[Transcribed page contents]
########################################
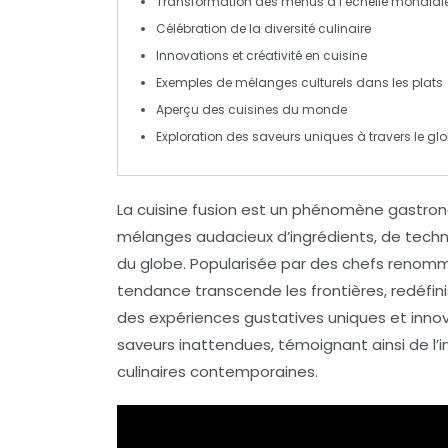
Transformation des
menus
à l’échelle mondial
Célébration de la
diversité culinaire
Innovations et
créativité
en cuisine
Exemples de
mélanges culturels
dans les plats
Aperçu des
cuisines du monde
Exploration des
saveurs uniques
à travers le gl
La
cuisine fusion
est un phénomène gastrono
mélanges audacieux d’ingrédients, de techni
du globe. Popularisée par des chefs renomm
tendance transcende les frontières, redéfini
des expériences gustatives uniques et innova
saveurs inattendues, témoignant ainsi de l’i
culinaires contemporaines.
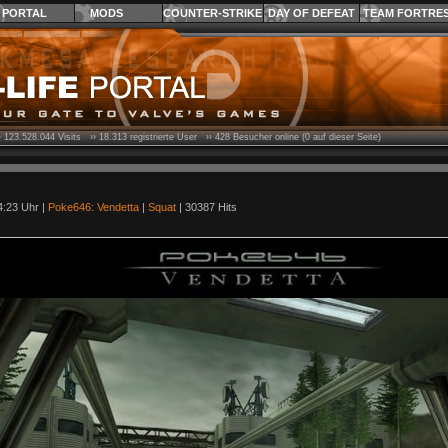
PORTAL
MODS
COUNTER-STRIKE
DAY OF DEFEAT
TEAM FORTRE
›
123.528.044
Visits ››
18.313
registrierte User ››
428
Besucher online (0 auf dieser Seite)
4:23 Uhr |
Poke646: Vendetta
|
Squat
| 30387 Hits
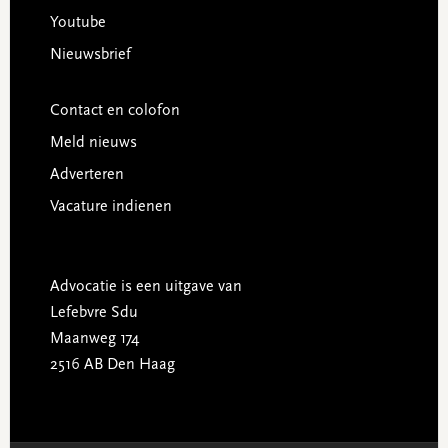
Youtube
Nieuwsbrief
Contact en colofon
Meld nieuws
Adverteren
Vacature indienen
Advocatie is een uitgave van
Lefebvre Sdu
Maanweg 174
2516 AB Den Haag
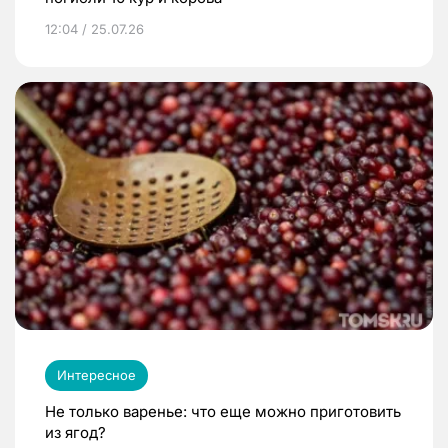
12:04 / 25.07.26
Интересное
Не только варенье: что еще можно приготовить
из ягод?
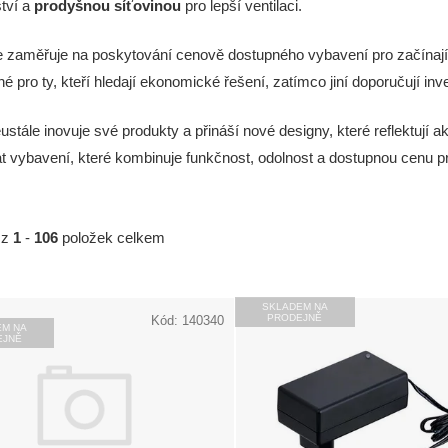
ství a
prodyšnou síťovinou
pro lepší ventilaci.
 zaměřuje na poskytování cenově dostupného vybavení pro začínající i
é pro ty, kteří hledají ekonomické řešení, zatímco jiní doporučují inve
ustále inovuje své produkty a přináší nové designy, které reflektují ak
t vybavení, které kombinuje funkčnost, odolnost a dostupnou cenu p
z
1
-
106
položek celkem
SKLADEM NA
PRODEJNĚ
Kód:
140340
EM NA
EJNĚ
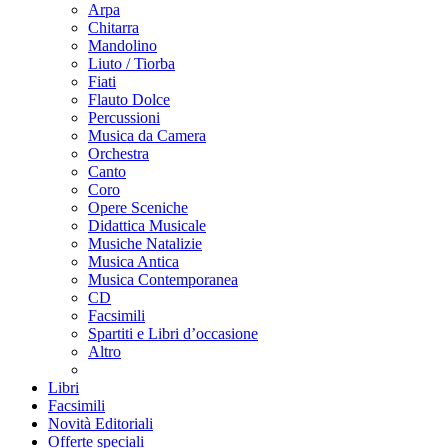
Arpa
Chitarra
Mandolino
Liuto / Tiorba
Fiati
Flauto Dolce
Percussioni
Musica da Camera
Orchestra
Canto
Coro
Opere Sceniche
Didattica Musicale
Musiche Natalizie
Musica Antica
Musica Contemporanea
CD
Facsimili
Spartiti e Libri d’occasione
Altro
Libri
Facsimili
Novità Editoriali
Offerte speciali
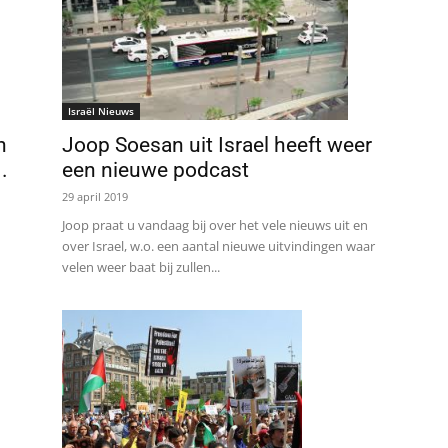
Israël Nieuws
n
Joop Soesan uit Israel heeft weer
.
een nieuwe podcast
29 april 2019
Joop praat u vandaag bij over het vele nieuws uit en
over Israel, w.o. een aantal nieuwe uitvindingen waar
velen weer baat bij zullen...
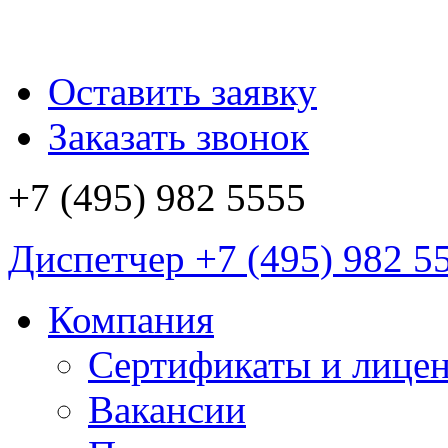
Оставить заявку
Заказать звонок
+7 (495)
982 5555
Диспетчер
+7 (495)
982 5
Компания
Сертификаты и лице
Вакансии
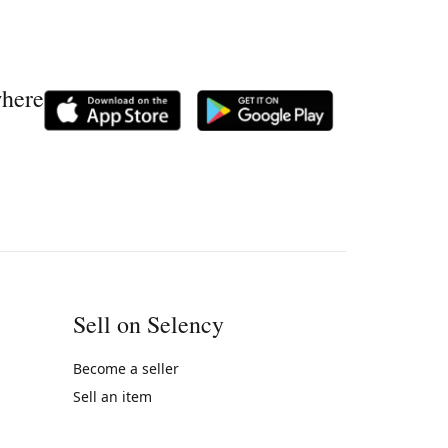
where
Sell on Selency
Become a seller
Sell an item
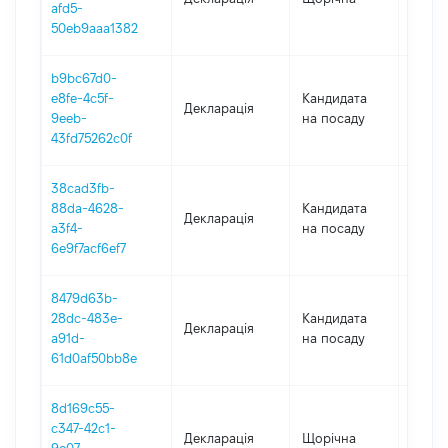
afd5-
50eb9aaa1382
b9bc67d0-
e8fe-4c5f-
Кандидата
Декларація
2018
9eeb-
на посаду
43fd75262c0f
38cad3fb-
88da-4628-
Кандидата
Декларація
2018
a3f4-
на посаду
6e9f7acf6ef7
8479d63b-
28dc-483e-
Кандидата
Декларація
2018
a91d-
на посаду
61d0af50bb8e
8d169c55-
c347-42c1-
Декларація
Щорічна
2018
########################################
Your copy should restate every record word for word and contain no pictures.

Task response:
Transformation des
menus
à l’échelle mondial
Célébration de la
diversité culinaire
Innovations et
créativité
en cuisine
Exemples de
mélanges culturels
dans les plats
Aperçu des
cuisines du monde
Exploration des
saveurs uniques
à travers le gl
La
cuisine fusion
est un phénomène gastrono
mélanges audacieux d’ingrédients, de techni
du globe. Popularisée par des chefs renomm
tendance transcende les frontières, redéfini
des expériences gustatives uniques et innova
saveurs inattendues, témoignant ainsi de l’i
culinaires contemporaines.
PORTAL
MODS
COUNTER-STRIKE
DAY OF DEFEAT
TEAM FORTRE
›
123.528.044
Visits ››
18.313
registrierte User ››
428
Besucher online (0 auf dieser Seite)
4:23 Uhr |
Poke646: Vendetta
|
Squat
| 30387 Hits
Youtube
Nieuwsbrief
Contact en colofon
Meld nieuws
Adverteren
Vacature indienen
Advocatie is een uitgave van
Lefebvre Sdu
Maanweg 174
2516 AB Den Haag
12:04 / 25.07.26
Интересное
Не только варенье: что еще можно приготовить
из ягод?
ství a
prodyšnou síťovinou
pro lepší ventilaci.
 zaměřuje na poskytování cenově dostupného vybavení pro začínající i
é pro ty, kteří hledají ekonomické řešení, zatímco jiní doporučují inve
ustále inovuje své produkty a přináší nové designy, které reflektují ak
t vybavení, které kombinuje funkčnost, odolnost a dostupnou cenu p
z
1
-
106
položek celkem
SKLADEM NA
PRODEJNĚ
Kód:
140340
EM NA
EJNĚ
Arpa
Chitarra
Mandolino
Liuto / Tiorba
Fiati
Flauto Dolce
Percussioni
Musica da Camera
Orchestra
Canto
Coro
Opere Sceniche
Didattica Musicale
Musiche Natalizie
Musica Antica
Musica Contemporanea
CD
Facsimili
Spartiti e Libri d’occasione
Altro
Libri
Facsimili
Novità Editoriali
Offerte speciali
Israël Nieuws
n
Joop Soesan uit Israel heeft weer
.
een nieuwe podcast
29 april 2019
Joop praat u vandaag bij over het vele nieuws uit en
over Israel, w.o. een aantal nieuwe uitvindingen waar
velen weer baat bij zullen...
Оставить заявку
Заказать звонок
+7 (495)
982 5555
Диспетчер
+7 (495)
982 5
Компания
Сертификаты и лице
Вакансии
where
Sell on Selency
Become a seller
Sell an item
afd5-
50eb9aaa1382
b9bc67d0-
e8fe-4c5f-
Кандидата
Декларація
2018
9eeb-
на посаду
43fd75262c0f
38cad3fb-
88da-4628-
Кандидата
Декларація
2018
a3f4-
на посаду
6e9f7acf6ef7
8479d63b-
28dc-483e-
Кандидата
Декларація
2018
a91d-
на посаду
61d0af50bb8e
8d169c55-
c347-42c1-
Декларація
Щорічна
2018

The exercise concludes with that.